The new medium fascinated her, she says, because “you could see how bad you were. You couldn`t have any vanity.“
She ended up starring as the heroine in some of the director`s best-known works, including “The Birth of a Nation“ (1915), “Broken Blossoms“ (1919), “Orphans of the Storm“ (1922) and “Way Down East“ (1920), filmed in the midst of real storms on a frozen river. (She refused a double.)
Displaying a remarkably fecund mind and still-sharp memory, the 91-year-old actress talks about how Griffith, under pressure from the studio, drastically cut his epic “Intolerance“-in which she had a relatively small role as a young woman rocking the cradle of humanity-and, in doing so, “ruined it.“
She also recalls that he had no business sense whatsoever and that his greatest strength was his booming, operatic baritone. (“Even the animals did what they were told.“)
Gish acted in more than 40 films for Griffith and in the mid-`20s moved on to MGM under Louis B. Mayer and boy-wonder Irving Thalberg (“He looked like the office boy“), starring in such productions as “La Boheme,“ “The Scarlet Letter“ and, what may be her best, “The Wind,“ in which she played a newlywed raped by a cattleman, whom she, in turn, kills.
But Mayer, she recalls, decided that she needed a shot of publicity, similar to that occasioned by the alleged Garbo/John Gilbert affair, and proposed that to change her image, Gish become involved in a concocted “scandal.“
When she declined, Mayer threatened to “ruin“ her, so she went back to the stage in vehicles ranging from “Uncle Vanya“ to “Life with Father.“
“I just loved to play vamps,“ she reveals, but often was assigned to portray virtuous Victorians or what she characterizes as “those little virgins.
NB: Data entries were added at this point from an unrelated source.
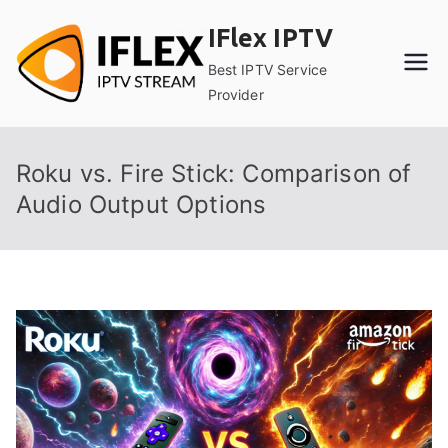
Skip
IFlex IPTV
to
content
Best IPTV Service
Provider
Roku vs. Fire Stick: Comparison of
Audio Output Options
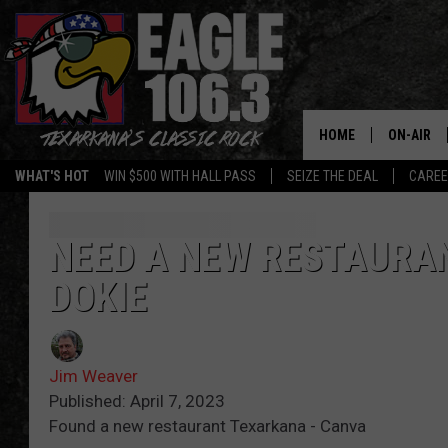
HOME
ON-AIR
WHAT'S HOT
WIN $500 WITH HALL PASS
SEIZE THE DEAL
CARE
ALL DJS
SCHEDUL
NEED A NEW RESTAURAN
DOKIE
WALTON 
LISA LIN
Jim Weaver
DOC HOLL
Published: April 7, 2023
Found a new restaurant Texarkana - Canva
ULTIMATE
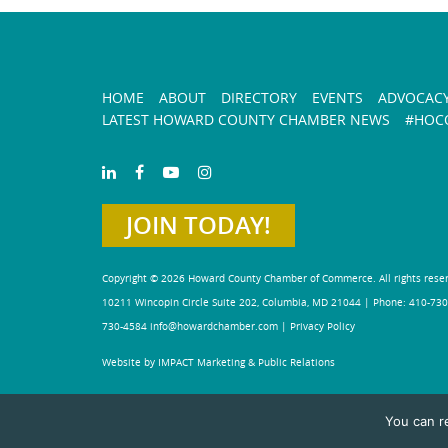
HOME
ABOUT
DIRECTORY
EVENTS
ADVOCAC
LATEST HOWARD COUNTY CHAMBER NEWS
#HOCO
JOIN TODAY!
Copyright © 2026 Howard County Chamber of Commerce. All rights rese
10211 Wincopin Circle Suite 202, Columbia, MD 21044 | Phone: 410-730
730-4584
info@howardchamber.com
|
Privacy Policy
Website by IMPACT Marketing & Public Relations
You can r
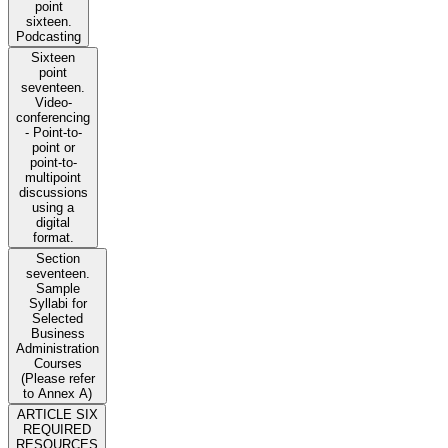
point
sixteen.
Podcasting
Sixteen
point
seventeen.
Video-
conferencing
- Point-to-
point or
point-to-
multipoint
discussions
using a
digital
format.
Section
seventeen.
Sample
Syllabi for
Selected
Business
Administration
Courses
(Please refer
to Annex A)
ARTICLE SIX
REQUIRED
RESOURCES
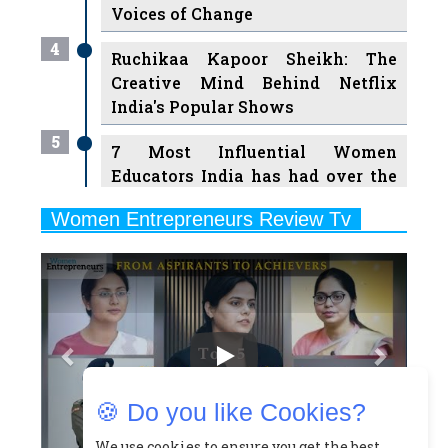
Ruchikaa Kapoor Sheikh: The
Creative Mind Behind Netflix
India's Popular Shows
5
7 Most Influential Women
Educators India has had over the
Years
Women Entrepreneurs Review Tv
6
11 Breakthrough Female Faces
Previous
Next
Ruling the Indian OTT Platforms
7
8 Timeless Female Indian
Classical Dancers & their Legacy
Play
8
Women's Health Startup HerMD
Closing Doors Amid Industry
Challenges
🍪 Do you like Cookies?
9
Real Meets Reel: A List of 11
Indian Movies based on Real
We use cookies to ensure you get the best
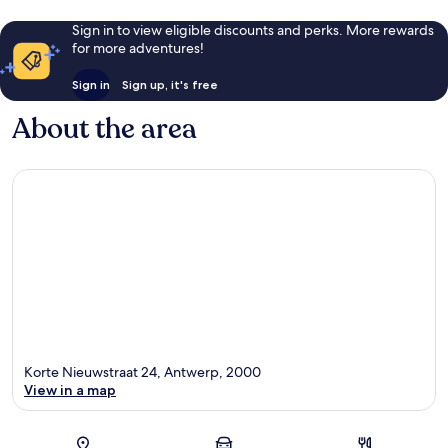
Sign in to view eligible discounts and perks. More rewards
for more adventures!
Sign in
Sign up, it's free
About the area
Korte Nieuwstraat 24, Antwerp, 2000
View in a map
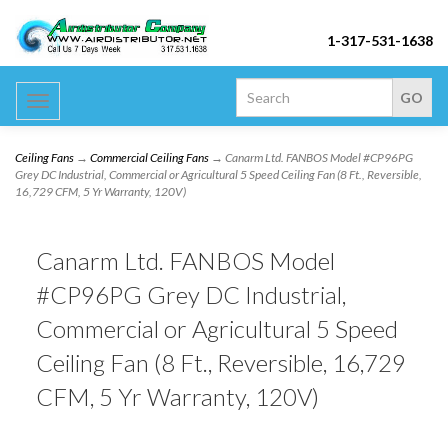
1-317-531-1638
Toggle
navigation
Ceiling Fans
→
Commercial Ceiling Fans
→ Canarm Ltd. FANBOS Model #CP96PG
Grey DC Industrial, Commercial or Agricultural 5 Speed Ceiling Fan (8 Ft., Reversible,
16,729 CFM, 5 Yr Warranty, 120V)
Canarm Ltd. FANBOS Model
#CP96PG Grey DC Industrial,
Commercial or Agricultural 5 Speed
Ceiling Fan (8 Ft., Reversible, 16,729
CFM, 5 Yr Warranty, 120V)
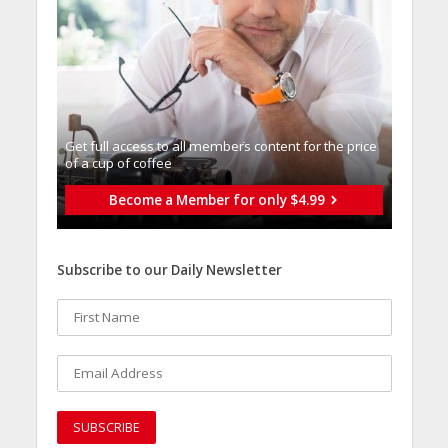
Get full access to all memberֿs content for the price
of a cup of coffee
Become a Member for only $4.99
Subscribe to our Daily Newsletter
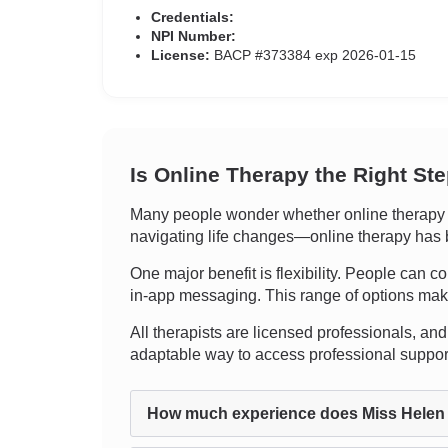
Credentials:
NPI Number:
License:
BACP #373384 exp 2026-01-15
Is Online Therapy the Right St
Many people wonder whether online therapy c
navigating life changes—online therapy has b
One major benefit is flexibility. People can co
in-app messaging. This range of options makes i
All therapists are licensed professionals, and 
adaptable way to access professional suppo
How much experience does Miss Helen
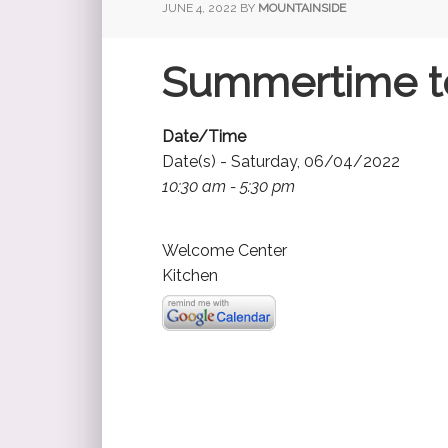
JUNE 4, 2022
BY
MOUNTAINSIDE
Summertime t
Date/Time
Date(s) - Saturday, 06/04/2022
10:30 am - 5:30 pm
Welcome Center
Kitchen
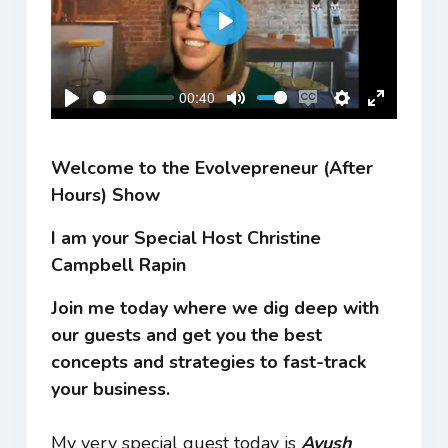
Play
00:40
Play
Mute
Enable
Settings
Enter
captions
fullscreen
Welcome to the Evolvepreneur (After
Hours) Show
I am your Special Host Christine
Campbell Rapin
Join me today where we dig deep with
our guests and get you the best
concepts and strategies to fast-track
your business.
My very special guest today is
Ayush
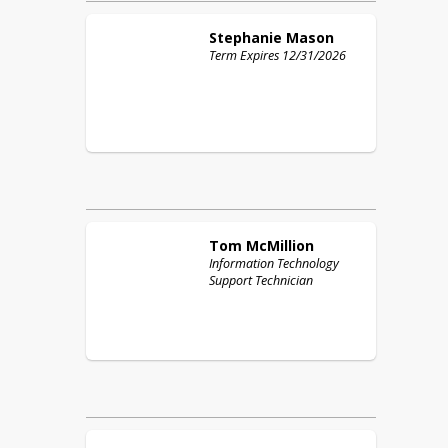
Stephanie
Mason
Term Expires 12/31/2026
Tom
McMillion
Information Technology
Support Technician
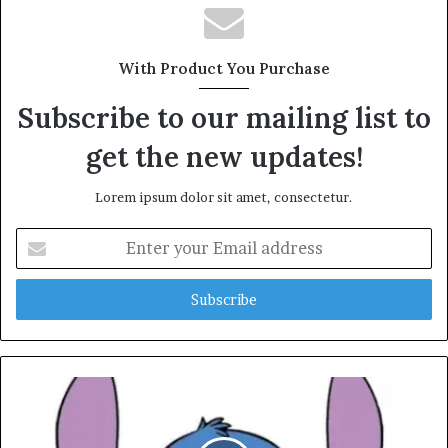
With Product You Purchase
Subscribe to our mailing list to
get the new updates!
Lorem ipsum dolor sit amet, consectetur.
Enter
your
Email
address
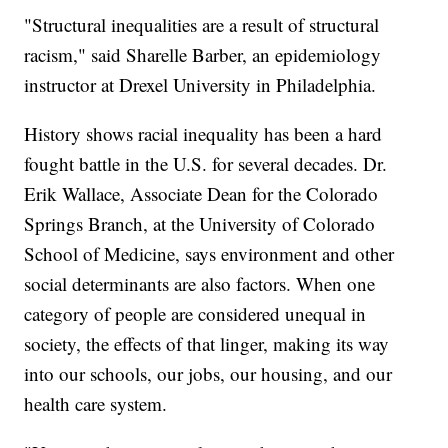
"Structural inequalities are a result of structural
racism," said Sharelle Barber, an epidemiology
instructor at Drexel University in Philadelphia.
History shows racial inequality has been a hard
fought battle in the U.S. for several decades. Dr.
Erik Wallace, Associate Dean for the Colorado
Springs Branch, at the University of Colorado
School of Medicine, says environment and other
social determinants are also factors. When one
category of people are considered unequal in
society, the effects of that linger, making its way
into our schools, our jobs, our housing, and our
health care system.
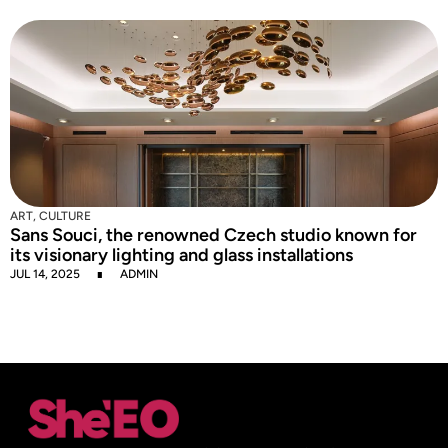
C
I
S
J
ART
,
CULTURE
Sans Souci, the renowned Czech studio known for
its visionary lighting and glass installations
JUL 14, 2025
ADMIN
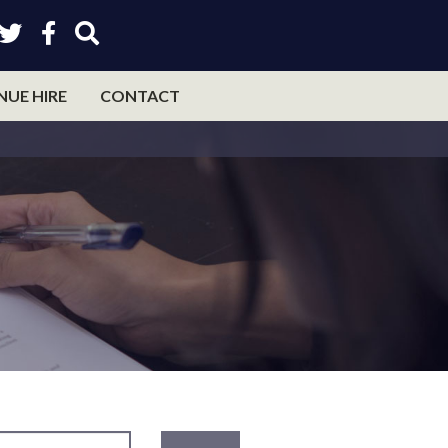
NUE HIRE
CONTACT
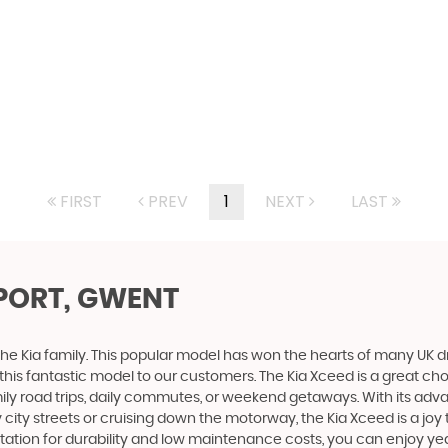
FIRST
PREV
1
NEXT
LAST
PORT, GWENT
 the Kia family. This popular model has won the hearts of many UK dr
this fantastic model to our customers. The Kia Xceed is a great choi
ily road trips, daily commutes, or weekend getaways. With its adv
y streets or cruising down the motorway, the Kia Xceed is a joy to
ation for durability and low maintenance costs, you can enjoy years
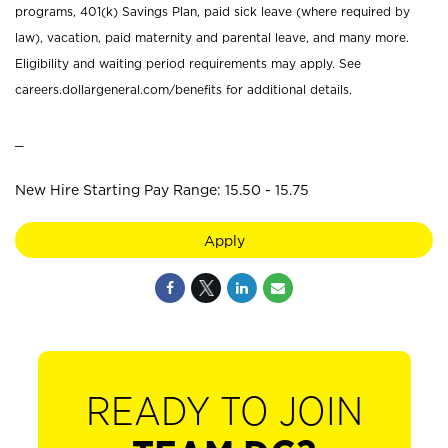
programs, 401(k) Savings Plan, paid sick leave (where required by
law), vacation, paid maternity and parental leave, and many more.
Eligibility and waiting period requirements may apply. See
careers.dollargeneral.com/benefits for additional details.
_
New Hire Starting Pay Range: 15.50 - 15.75
Apply
READY TO JOIN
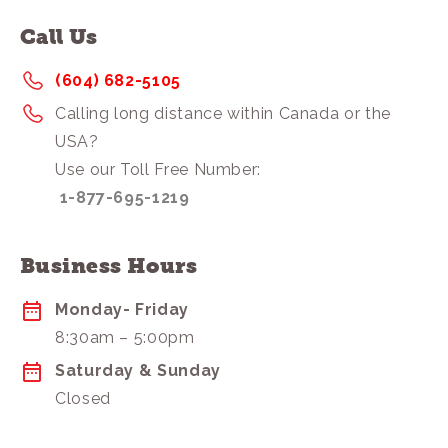
Call Us
(604) 682-5105
Calling long distance within Canada or the
USA?
Use our Toll Free Number:
1-877-695-1219
Business Hours
Monday- Friday
8:30am – 5:00pm
Saturday & Sunday
Closed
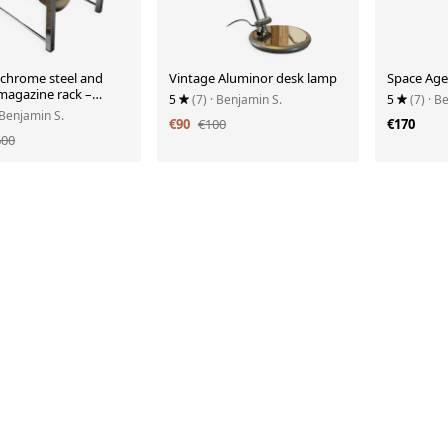
 chrome steel and
Vintage Aluminor desk lamp
Space Age
 magazine rack –
5
(7)
· Benjamin S.
5
(7)
· B
 Benjamin S.
€90
€100
€170
600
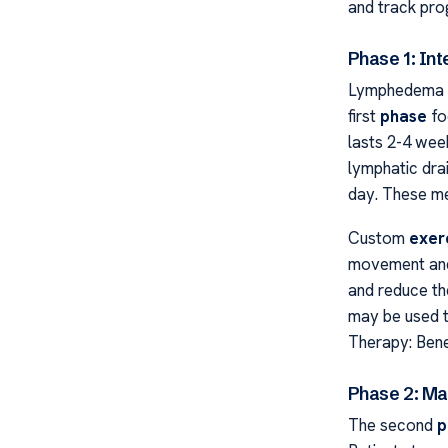
and track pro
Phase 1: In
Lymphedema C
first
phase
fo
lasts 2-4 wee
lymphatic dr
day. These me
Custom
exer
movement and 
and reduce th
may be used 
Therapy: Bene
Phase 2: Ma
The second
p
After five minutes you got so sick of them. And to make them interesting was hard work.“
She adds that when she was offered the part of Ophelia opposite John Gielgud`s Hamlet, she thought, “Oh, no, not another ga-ga baby.“ But then she discovered, much to her delight, that the director wanted her to play a “lewd“ Ophelia.
After World War II there were more films: “Duel in the Sun,“ “Portrait of Jennie,“ Charles Laughton`s exemplary “The Night of the Hunter,“ “The Unforgiven“ and last year`s “The Whales of August.“
Toward the end of the hour Gish, who never married, remarks, “I never fell in love with (actors) in my life because . . . (they) didn`t know any more than I did. I was a kind of snob. I wanted to be with writers and people who knew and could teach me. I was with (H.L.) Mencken a lot.“
As for her craft: “You must speak from the diaphragm to the lips in case something goes wrong with the throat.“ And: “I tried never to get caught acting.“
Subsequent works in the “American Masters“ series will include profiles of Duke Ellington (July 18 and 25), Aretha Franklin (Aug. 22) and Diego Rivera (Aug. 29), as well as a reprise of the wonderful, Academy Award-winning “The Ten-Year Lunch: The Wit and Legend of the Algonquin Round Table“(Aug. 15).